Through ins and outs of different seasons of her life, Edrington has sought to follow God’s direction rather than her own ideas of what her life would look like. After four years of carrying a private counseling practice in Tennessee, the state changed its licensure requirements. 

“I laid down counseling, wondering what God might do with that. It was a death for me,” Edrington said in an interview. Within a year, Covenant College invited her to join the staff as an adjunct professor in their psychology department, which was a “really joyful, surprising invitation” for her. 

In addition to counseling and youth ministry, Edrington also worked with Rooted, a gospel-centered youth ministry movement she’s been a part of for 13 years. Rooted seeks to equip anyone who works with or cares for teenagers, to disciple them toward lifelong faith in Christ. She spent several years writing for the Rooted blog, and began exploring writing devotionals in 2009 when she couldn’t find a theologically grounded resource for her students. 

She authored a few chapters in books before the opportunity came up to write the devotional on anxiety in 2021. 

As both women began writing their books around the time of the pandemic, neither knew, at first, that the other was going through the publishing process. It wasn’t a planned coordination, but more of a coincidence that provided a unique experience to share together. Both women described the experience akin to running a race, knowing you’re not alone in the trenches of what can often be a difficult, long process. 

“It was really sweet along the process of writing the book proposal and hearing back good news from editors and the ins and outs of publishing, offset by about a month from each other,” Weichbrodt noted. “It was sweet to get to celebrate with someone along the way who was hitting the same milestones.” 

And hitting those milestones together not only resulted in two published books, but books that landed on The Gospel Coalition’s 2023 Book Awards List, and “Redeeming Vision” won an award of merit from Christianity Today’s 2024 Book Awards. 

Though community looks different for Edrington and Weichbrodt, it was — and is — essential to the work and ministries they both cultivate in their vocations.

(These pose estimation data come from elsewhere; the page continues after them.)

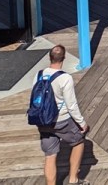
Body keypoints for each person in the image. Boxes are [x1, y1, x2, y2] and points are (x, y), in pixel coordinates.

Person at [36, 45, 89, 185]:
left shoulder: (39, 74)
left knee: (50, 155)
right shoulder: (65, 78)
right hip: (62, 120)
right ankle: (73, 179)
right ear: (63, 59)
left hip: (43, 121)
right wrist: (82, 123)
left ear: (50, 57)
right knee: (78, 141)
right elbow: (71, 105)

From teaching college students to writing to working with youth, both women cited community (or the absence of it at times during the past few years post-pandemic) as an important piece to their writing and vocational lives. 

Edrington emphasized this, sharing how various groups of people from different spheres of life cheered her on throughout the publishing process: “I couldn’t do what the Lord has given me the opportunity to do without those different pockets of community.”